_Data provided_.

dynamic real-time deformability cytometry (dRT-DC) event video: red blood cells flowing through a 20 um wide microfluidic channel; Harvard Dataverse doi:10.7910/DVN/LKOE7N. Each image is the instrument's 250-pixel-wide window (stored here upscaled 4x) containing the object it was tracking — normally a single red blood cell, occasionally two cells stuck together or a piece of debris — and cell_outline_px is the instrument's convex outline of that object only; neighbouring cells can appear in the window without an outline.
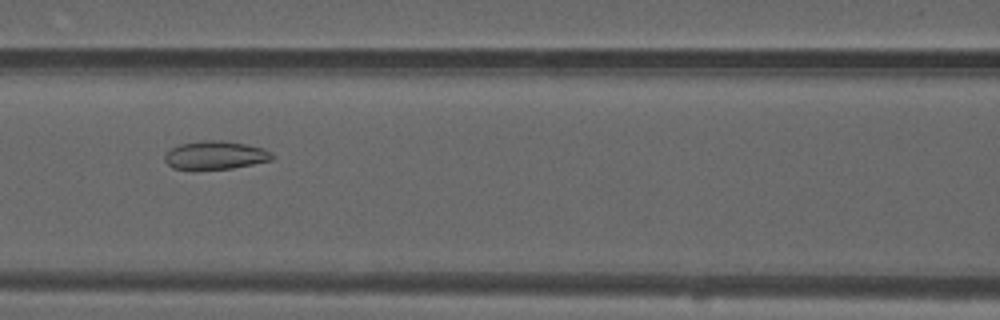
{"species": "common noctule bat (a hibernating species)", "species_latin": "Nyctalus noctula", "temperature_condition": "warm", "stored_images_in_passage": 54, "camera_frame_rate_fps": 3000, "um_per_image_px": 0.085, "animal": {"sex": "male", "forearm_length_mm": 52.5}, "frame": {"image": 1, "passage_image": 24, "time_ms": 7.667, "image_size_px": [1000, 320], "cell_outline_px": [[276, 156], [272, 160], [232, 168], [192, 172], [172, 168], [164, 160], [164, 156], [172, 148], [180, 144], [204, 140], [220, 140], [244, 144], [264, 148], [272, 152]], "centroid_in_image_um": [18.28, 13.23], "position_along_channel_um": 148.3, "area_um2": 18.26}}
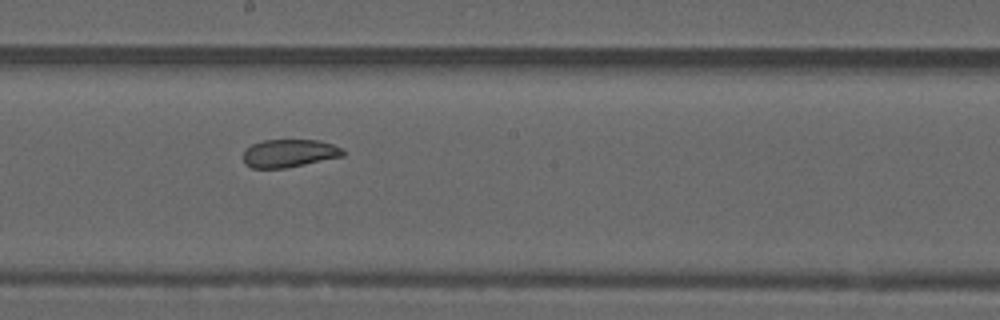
{"frame": {"image": 2, "passage_image": 30, "time_ms": 9.667, "image_size_px": [1000, 320], "cell_outline_px": [[344, 156], [284, 168], [252, 168], [244, 164], [244, 152], [252, 144], [264, 140], [320, 140], [344, 148]], "centroid_in_image_um": [24.6, 13.02], "position_along_channel_um": 223.6, "area_um2": 16.18}}
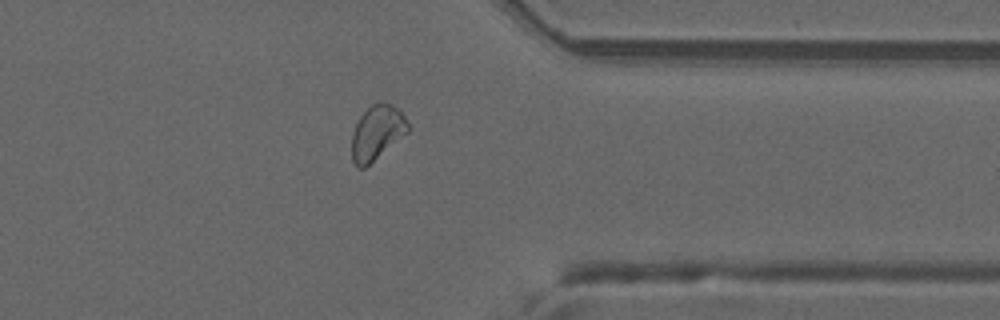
{"frame": {"image": 3, "passage_image": 43, "time_ms": 14.0, "image_size_px": [1000, 320], "cell_outline_px": [[408, 132], [364, 168], [360, 168], [352, 160], [352, 132], [360, 116], [372, 104], [380, 100], [392, 104], [408, 120]], "centroid_in_image_um": [32.04, 11.24], "position_along_channel_um": 379.4, "area_um2": 17.63}, "authors_computed_cell_mechanics": {"area_um2": 18.9584, "velocity_mm_per_s": 3.785, "shape_relaxation_time_tau1_ms": null, "shape_relaxation_time_tau2_ms": 1.3517, "deformation_change_tau1": null, "deformation_change_tau2": 0.0541}}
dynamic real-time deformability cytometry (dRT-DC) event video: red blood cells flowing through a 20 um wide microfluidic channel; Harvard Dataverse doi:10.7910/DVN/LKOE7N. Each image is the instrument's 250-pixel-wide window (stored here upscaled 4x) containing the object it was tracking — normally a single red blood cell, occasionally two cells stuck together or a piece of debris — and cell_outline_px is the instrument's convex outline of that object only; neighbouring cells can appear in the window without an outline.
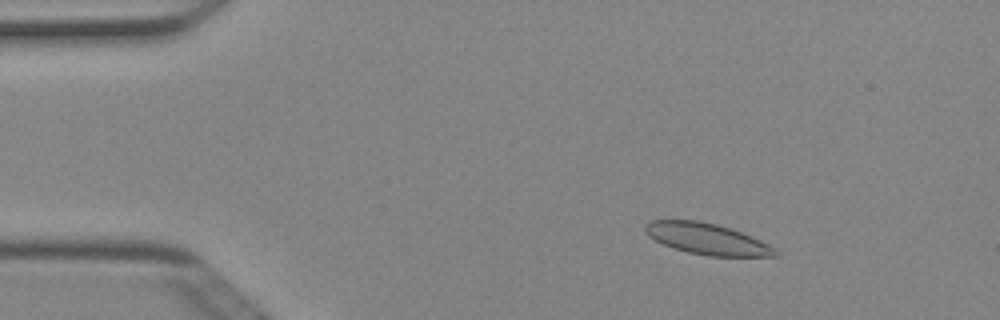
{"species": "Egyptian fruit bat (a non-hibernating species)", "species_latin": "Rousettus aegyptiacus", "temperature_condition": "cold", "stored_images_in_passage": 46, "camera_frame_rate_fps": 3000, "um_per_image_px": 0.085, "animal": {"sex": "female"}, "frame": {"image": 1, "passage_image": 3, "time_ms": 0.667, "image_size_px": [1000, 320], "cell_outline_px": [[780, 256], [708, 256], [688, 252], [672, 248], [648, 236], [644, 232], [644, 224], [652, 220], [700, 220], [732, 228], [752, 236], [776, 248], [780, 252]], "centroid_in_image_um": [60.11, 20.3], "position_along_channel_um": 24.9, "area_um2": 23.87}}
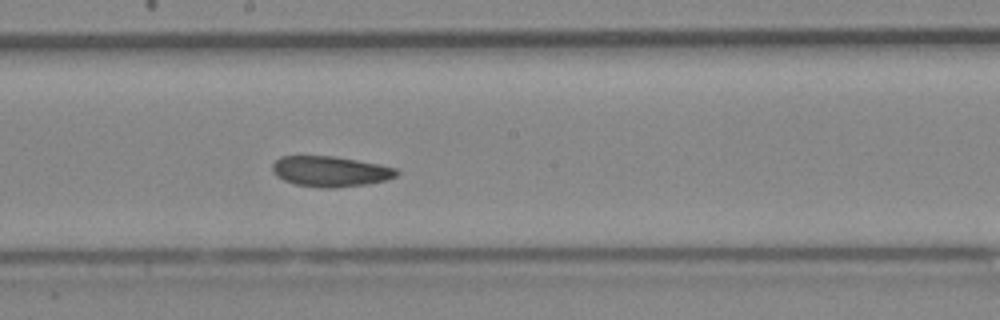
{"frame": {"image": 2, "passage_image": 23, "time_ms": 7.333, "image_size_px": [1000, 320], "cell_outline_px": [[400, 172], [396, 176], [388, 180], [368, 184], [332, 188], [324, 188], [296, 184], [284, 180], [276, 176], [272, 172], [272, 164], [280, 156], [336, 156], [380, 164], [396, 168]], "centroid_in_image_um": [28.1, 14.56], "position_along_channel_um": 220.1, "area_um2": 22.25}}
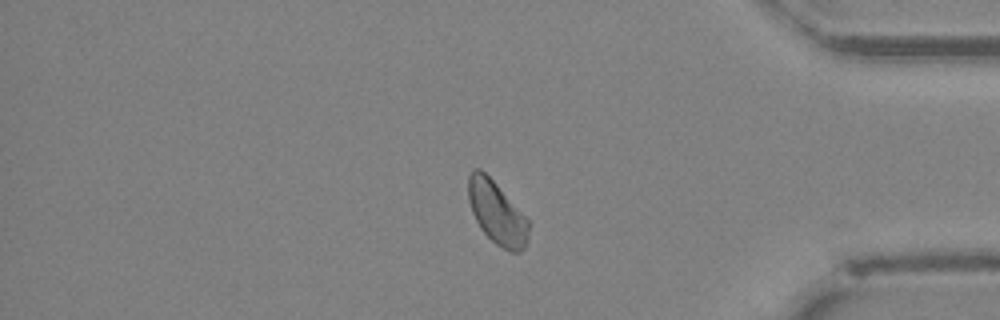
{"frame": {"image": 3, "passage_image": 38, "time_ms": 12.333, "image_size_px": [1000, 320], "cell_outline_px": [[528, 244], [520, 252], [512, 252], [496, 244], [480, 228], [472, 212], [468, 200], [468, 176], [472, 168], [480, 168], [496, 184], [528, 220]], "centroid_in_image_um": [42.21, 18.09], "position_along_channel_um": 393.0, "area_um2": 21.79}, "authors_computed_cell_mechanics": {"area_um2": 22.3686, "velocity_mm_per_s": 3.9549, "shape_relaxation_time_tau1_ms": 8.7737, "shape_relaxation_time_tau2_ms": null, "deformation_change_tau1": 0.1181, "deformation_change_tau2": null}}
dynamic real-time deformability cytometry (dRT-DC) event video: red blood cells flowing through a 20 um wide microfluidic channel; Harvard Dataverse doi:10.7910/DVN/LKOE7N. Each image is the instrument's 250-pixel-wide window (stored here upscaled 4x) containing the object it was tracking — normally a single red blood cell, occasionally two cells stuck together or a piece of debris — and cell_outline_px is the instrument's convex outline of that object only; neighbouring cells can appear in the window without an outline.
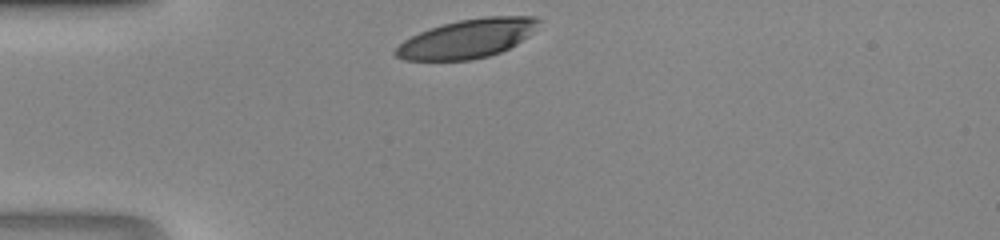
{"species": "human", "species_latin": "Homo sapiens", "temperature_condition": "room temperature", "stored_images_in_passage": 7, "camera_frame_rate_fps": 3000, "um_per_image_px": 0.085, "donor": {"sex": "male"}, "frame": {"image": 1, "passage_image": 1, "time_ms": 0.0, "image_size_px": [1000, 240], "cell_outline_px": [[540, 20], [528, 36], [516, 44], [500, 52], [488, 56], [472, 60], [404, 60], [396, 56], [392, 52], [404, 40], [428, 28], [460, 20], [484, 16], [536, 16]], "centroid_in_image_um": [39.7, 3.28], "position_along_channel_um": 45.3, "area_um2": 32.14}}
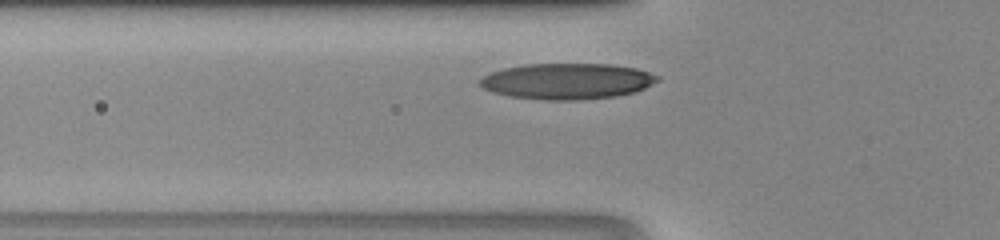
{"frame": {"image": 2, "passage_image": 5, "time_ms": 1.333, "image_size_px": [1000, 240], "cell_outline_px": [[660, 80], [636, 92], [616, 96], [580, 100], [548, 100], [512, 96], [492, 92], [484, 88], [480, 84], [480, 80], [484, 76], [492, 72], [504, 68], [524, 64], [612, 64], [636, 68], [660, 76]], "centroid_in_image_um": [48.25, 6.9], "position_along_channel_um": 77.5, "area_um2": 37.11}}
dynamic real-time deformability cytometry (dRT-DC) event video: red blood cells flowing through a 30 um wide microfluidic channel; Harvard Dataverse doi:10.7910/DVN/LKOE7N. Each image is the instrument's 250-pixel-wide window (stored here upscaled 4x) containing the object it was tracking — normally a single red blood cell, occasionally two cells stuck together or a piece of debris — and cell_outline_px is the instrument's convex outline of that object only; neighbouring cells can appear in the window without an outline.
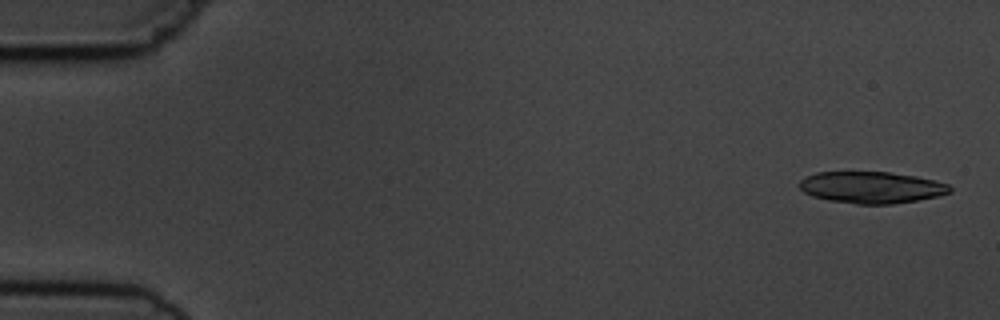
{"species": "common noctule bat (a hibernating species)", "species_latin": "Nyctalus noctula", "temperature_condition": "cold", "stored_images_in_passage": 8, "camera_frame_rate_fps": 3000, "um_per_image_px": 0.085, "animal": {"sex": "male", "body_mass_g": 19.5, "forearm_length_mm": 54.6}, "frame": {"image": 1, "passage_image": 1, "time_ms": 0.0, "image_size_px": [1000, 320], "cell_outline_px": [[952, 192], [940, 196], [892, 204], [856, 204], [828, 200], [812, 196], [804, 192], [800, 188], [800, 180], [816, 172], [888, 172], [916, 176], [948, 184], [952, 188]], "centroid_in_image_um": [74.09, 15.93], "position_along_channel_um": 10.9, "area_um2": 27.69}}
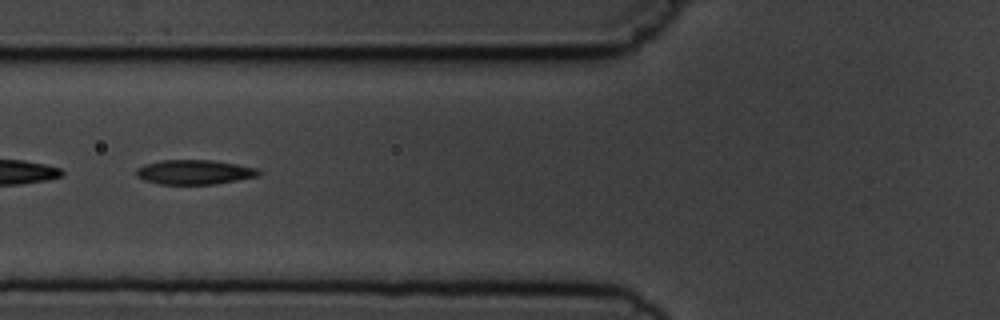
{"frame": {"image": 2, "passage_image": 6, "time_ms": 6.333, "image_size_px": [1000, 320], "cell_outline_px": [[264, 172], [256, 176], [216, 184], [160, 184], [144, 180], [136, 176], [136, 168], [144, 164], [160, 160], [212, 160], [236, 164], [256, 168]], "centroid_in_image_um": [16.49, 14.62], "position_along_channel_um": 109.3, "area_um2": 17.51}}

_Exercise aim_.
All of the data needs repeating exactly, but the pictures do not.

_The output_.
dynamic real-time deformability cytometry (dRT-DC) event video: red blood cells flowing through a 20 um wide microfluidic channel; Harvard Dataverse doi:10.7910/DVN/LKOE7N. Each image is the instrument's 250-pixel-wide window (stored here upscaled 4x) containing the object it was tracking — normally a single red blood cell, occasionally two cells stuck together or a piece of debris — and cell_outline_px is the instrument's convex outline of that object only; neighbouring cells can appear in the window without an outline.
{"species": "common noctule bat (a hibernating species)", "species_latin": "Nyctalus noctula", "temperature_condition": "warm", "stored_images_in_passage": 54, "camera_frame_rate_fps": 3000, "um_per_image_px": 0.085, "animal": {"sex": "male", "forearm_length_mm": 52.5}, "frame": {"image": 1, "passage_image": 24, "time_ms": 7.667, "image_size_px": [1000, 320], "cell_outline_px": [[276, 156], [272, 160], [232, 168], [192, 172], [172, 168], [164, 160], [164, 156], [172, 148], [180, 144], [204, 140], [220, 140], [244, 144], [264, 148], [272, 152]], "centroid_in_image_um": [18.28, 13.23], "position_along_channel_um": 148.3, "area_um2": 18.26}}
{"frame": {"image": 2, "passage_image": 30, "time_ms": 9.667, "image_size_px": [1000, 320], "cell_outline_px": [[344, 156], [284, 168], [252, 168], [244, 164], [244, 152], [252, 144], [264, 140], [320, 140], [344, 148]], "centroid_in_image_um": [24.6, 13.02], "position_along_channel_um": 223.6, "area_um2": 16.18}}
{"frame": {"image": 3, "passage_image": 43, "time_ms": 14.0, "image_size_px": [1000, 320], "cell_outline_px": [[408, 132], [364, 168], [360, 168], [352, 160], [352, 132], [360, 116], [372, 104], [380, 100], [392, 104], [408, 120]], "centroid_in_image_um": [32.04, 11.24], "position_along_channel_um": 379.4, "area_um2": 17.63}, "authors_computed_cell_mechanics": {"area_um2": 18.9584, "velocity_mm_per_s": 3.785, "shape_relaxation_time_tau1_ms": null, "shape_relaxation_time_tau2_ms": 1.3517, "deformation_change_tau1": null, "deformation_change_tau2": 0.0541}}
dynamic real-time deformability cytometry (dRT-DC) event video: red blood cells flowing through a 20 um wide microfluidic channel; Harvard Dataverse doi:10.7910/DVN/LKOE7N. Each image is the instrument's 250-pixel-wide window (stored here upscaled 4x) containing the object it was tracking — normally a single red blood cell, occasionally two cells stuck together or a piece of debris — and cell_outline_px is the instrument's convex outline of that object only; neighbouring cells can appear in the window without an outline.
{"species": "Egyptian fruit bat (a non-hibernating species)", "species_latin": "Rousettus aegyptiacus", "temperature_condition": "cold", "stored_images_in_passage": 46, "camera_frame_rate_fps": 3000, "um_per_image_px": 0.085, "animal": {"sex": "female"}, "frame": {"image": 1, "passage_image": 3, "time_ms": 0.667, "image_size_px": [1000, 320], "cell_outline_px": [[780, 256], [708, 256], [688, 252], [672, 248], [648, 236], [644, 232], [644, 224], [652, 220], [700, 220], [732, 228], [752, 236], [776, 248], [780, 252]], "centroid_in_image_um": [60.11, 20.3], "position_along_channel_um": 24.9, "area_um2": 23.87}}
{"frame": {"image": 2, "passage_image": 23, "time_ms": 7.333, "image_size_px": [1000, 320], "cell_outline_px": [[400, 172], [396, 176], [388, 180], [368, 184], [332, 188], [324, 188], [296, 184], [284, 180], [276, 176], [272, 172], [272, 164], [280, 156], [336, 156], [380, 164], [396, 168]], "centroid_in_image_um": [28.1, 14.56], "position_along_channel_um": 220.1, "area_um2": 22.25}}
{"frame": {"image": 3, "passage_image": 38, "time_ms": 12.333, "image_size_px": [1000, 320], "cell_outline_px": [[528, 244], [520, 252], [512, 252], [496, 244], [480, 228], [472, 212], [468, 200], [468, 176], [472, 168], [480, 168], [496, 184], [528, 220]], "centroid_in_image_um": [42.21, 18.09], "position_along_channel_um": 393.0, "area_um2": 21.79}, "authors_computed_cell_mechanics": {"area_um2": 22.3686, "velocity_mm_per_s": 3.9549, "shape_relaxation_time_tau1_ms": 8.7737, "shape_relaxation_time_tau2_ms": null, "deformation_change_tau1": 0.1181, "deformation_change_tau2": null}}
dynamic real-time deformability cytometry (dRT-DC) event video: red blood cells flowing through a 20 um wide microfluidic channel; Harvard Dataverse doi:10.7910/DVN/LKOE7N. Each image is the instrument's 250-pixel-wide window (stored here upscaled 4x) containing the object it was tracking — normally a single red blood cell, occasionally two cells stuck together or a piece of debris — and cell_outline_px is the instrument's convex outline of that object only; neighbouring cells can appear in the window without an outline.
{"species": "human", "species_latin": "Homo sapiens", "temperature_condition": "room temperature", "stored_images_in_passage": 7, "camera_frame_rate_fps": 3000, "um_per_image_px": 0.085, "donor": {"sex": "male"}, "frame": {"image": 1, "passage_image": 1, "time_ms": 0.0, "image_size_px": [1000, 240], "cell_outline_px": [[540, 20], [528, 36], [516, 44], [500, 52], [488, 56], [472, 60], [404, 60], [396, 56], [392, 52], [404, 40], [428, 28], [460, 20], [484, 16], [536, 16]], "centroid_in_image_um": [39.7, 3.28], "position_along_channel_um": 45.3, "area_um2": 32.14}}
{"frame": {"image": 2, "passage_image": 5, "time_ms": 1.333, "image_size_px": [1000, 240], "cell_outline_px": [[660, 80], [636, 92], [616, 96], [580, 100], [548, 100], [512, 96], [492, 92], [484, 88], [480, 84], [480, 80], [484, 76], [492, 72], [504, 68], [524, 64], [612, 64], [636, 68], [660, 76]], "centroid_in_image_um": [48.25, 6.9], "position_along_channel_um": 77.5, "area_um2": 37.11}}
dynamic real-time deformability cytometry (dRT-DC) event video: red blood cells flowing through a 30 um wide microfluidic channel; Harvard Dataverse doi:10.7910/DVN/LKOE7N. Each image is the instrument's 250-pixel-wide window (stored here upscaled 4x) containing the object it was tracking — normally a single red blood cell, occasionally two cells stuck together or a piece of debris — and cell_outline_px is the instrument's convex outline of that object only; neighbouring cells can appear in the window without an outline.
{"species": "common noctule bat (a hibernating species)", "species_latin": "Nyctalus noctula", "temperature_condition": "cold", "stored_images_in_passage": 8, "camera_frame_rate_fps": 3000, "um_per_image_px": 0.085, "animal": {"sex": "male", "body_mass_g": 19.5, "forearm_length_mm": 54.6}, "frame": {"image": 1, "passage_image": 1, "time_ms": 0.0, "image_size_px": [1000, 320], "cell_outline_px": [[952, 192], [940, 196], [892, 204], [856, 204], [828, 200], [812, 196], [804, 192], [800, 188], [800, 180], [816, 172], [888, 172], [916, 176], [948, 184], [952, 188]], "centroid_in_image_um": [74.09, 15.93], "position_along_channel_um": 10.9, "area_um2": 27.69}}
{"frame": {"image": 2, "passage_image": 6, "time_ms": 6.333, "image_size_px": [1000, 320], "cell_outline_px": [[264, 172], [256, 176], [216, 184], [160, 184], [144, 180], [136, 176], [136, 168], [144, 164], [160, 160], [212, 160], [236, 164], [256, 168]], "centroid_in_image_um": [16.49, 14.62], "position_along_channel_um": 109.3, "area_um2": 17.51}}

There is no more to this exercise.